エレナは驚きと悲しみを交えた表情で、「それって、私がここにいるべきじゃないと言っているの?」と尋ねた。


アゼルは静かに頷いた。「そうだ。君の安全を考えれば、人間の村に戻ることが最善だと思う。君にはまだやるべきことがたくさんあるし、人々を助ける力もある。ここで別れるのは辛いが、君の未来のためにはその方がいい。」


エレナの目に涙が浮かんだ。「でも、私もみんなと一緒に戦いたい。君たちと共に歩んできた道を、ここで終わらせたくない。」


カイルもその会話を聞き、心を痛めながらもエレナの肩に手を置いた。「エレナ、君の気持ちはよくわかる。でも、アゼルの言う通り、君の安全が最優先だ。」


ソリテールも冷静な表情でエレナを見つめ、「私たちは君のことを心から大切に思っている。だからこそ、君に安全な場所で未来を築いてほしいんだ」と言った。

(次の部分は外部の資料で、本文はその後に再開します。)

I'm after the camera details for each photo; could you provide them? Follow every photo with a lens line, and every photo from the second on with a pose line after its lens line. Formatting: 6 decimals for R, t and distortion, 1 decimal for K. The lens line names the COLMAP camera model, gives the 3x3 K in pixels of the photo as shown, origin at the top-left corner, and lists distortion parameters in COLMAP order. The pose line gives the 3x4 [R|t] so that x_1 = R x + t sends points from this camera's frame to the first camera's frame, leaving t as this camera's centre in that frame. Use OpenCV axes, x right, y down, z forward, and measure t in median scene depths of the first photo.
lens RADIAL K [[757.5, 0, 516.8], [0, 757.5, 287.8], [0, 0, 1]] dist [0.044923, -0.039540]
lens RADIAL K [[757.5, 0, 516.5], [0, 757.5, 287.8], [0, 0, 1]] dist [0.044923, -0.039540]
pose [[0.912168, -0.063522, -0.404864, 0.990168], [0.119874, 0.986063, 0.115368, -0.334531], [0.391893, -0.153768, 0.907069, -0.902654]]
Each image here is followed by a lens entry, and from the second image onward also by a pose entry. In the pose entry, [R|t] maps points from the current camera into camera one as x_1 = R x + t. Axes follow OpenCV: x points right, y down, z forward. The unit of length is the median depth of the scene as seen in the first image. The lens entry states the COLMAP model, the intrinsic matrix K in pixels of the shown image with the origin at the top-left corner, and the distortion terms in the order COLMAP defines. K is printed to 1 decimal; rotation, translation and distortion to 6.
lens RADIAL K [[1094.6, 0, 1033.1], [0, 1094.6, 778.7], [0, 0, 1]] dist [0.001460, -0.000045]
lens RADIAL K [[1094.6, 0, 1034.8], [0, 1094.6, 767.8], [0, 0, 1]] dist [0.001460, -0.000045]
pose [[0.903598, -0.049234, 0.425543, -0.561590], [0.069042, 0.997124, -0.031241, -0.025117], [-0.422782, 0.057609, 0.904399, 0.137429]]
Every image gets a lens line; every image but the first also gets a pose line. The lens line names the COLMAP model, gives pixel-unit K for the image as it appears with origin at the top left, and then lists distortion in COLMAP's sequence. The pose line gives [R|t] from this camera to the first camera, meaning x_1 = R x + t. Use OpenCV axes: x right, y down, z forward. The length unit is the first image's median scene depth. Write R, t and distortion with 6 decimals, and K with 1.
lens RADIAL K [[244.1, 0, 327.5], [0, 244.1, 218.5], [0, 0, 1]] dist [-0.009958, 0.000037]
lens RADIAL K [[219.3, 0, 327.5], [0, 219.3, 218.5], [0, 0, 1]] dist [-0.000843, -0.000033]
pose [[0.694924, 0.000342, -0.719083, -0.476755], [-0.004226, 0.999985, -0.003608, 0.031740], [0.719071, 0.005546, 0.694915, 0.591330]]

エレナは涙を拭いながら、決意を固めた。「分かったわ。みんなの言う通りにする。でも、いつかまた会える日を信じているから。」


アゼルはエレナに微笑みかけ、彼女の手を握った。「もちろんだ。君のことはいつも心に留めている。君も強く生きてくれ。」


エレナは深呼吸をし、微笑みを浮かべて頷いた。「ありがとう、アゼル、カイル、ソリテール。みんなも気をつけて。」


彼らはエレナを見送りながら、それぞれの心に決意を新たにした。エレナが安全な道を進んでいくのを見届けた後、アゼルたちは再び冒険の道に戻った。


「これからも試練は続くだろう。でも、私たちなら乗り越えられる」とアゼルは仲間たちに言った。


カイルとソリテールもそれぞれに頷き、次なる目的地へと向かって歩みを進めた。彼らの旅は続き、未知の未来に向かって一歩ずつ進んでいくのであった。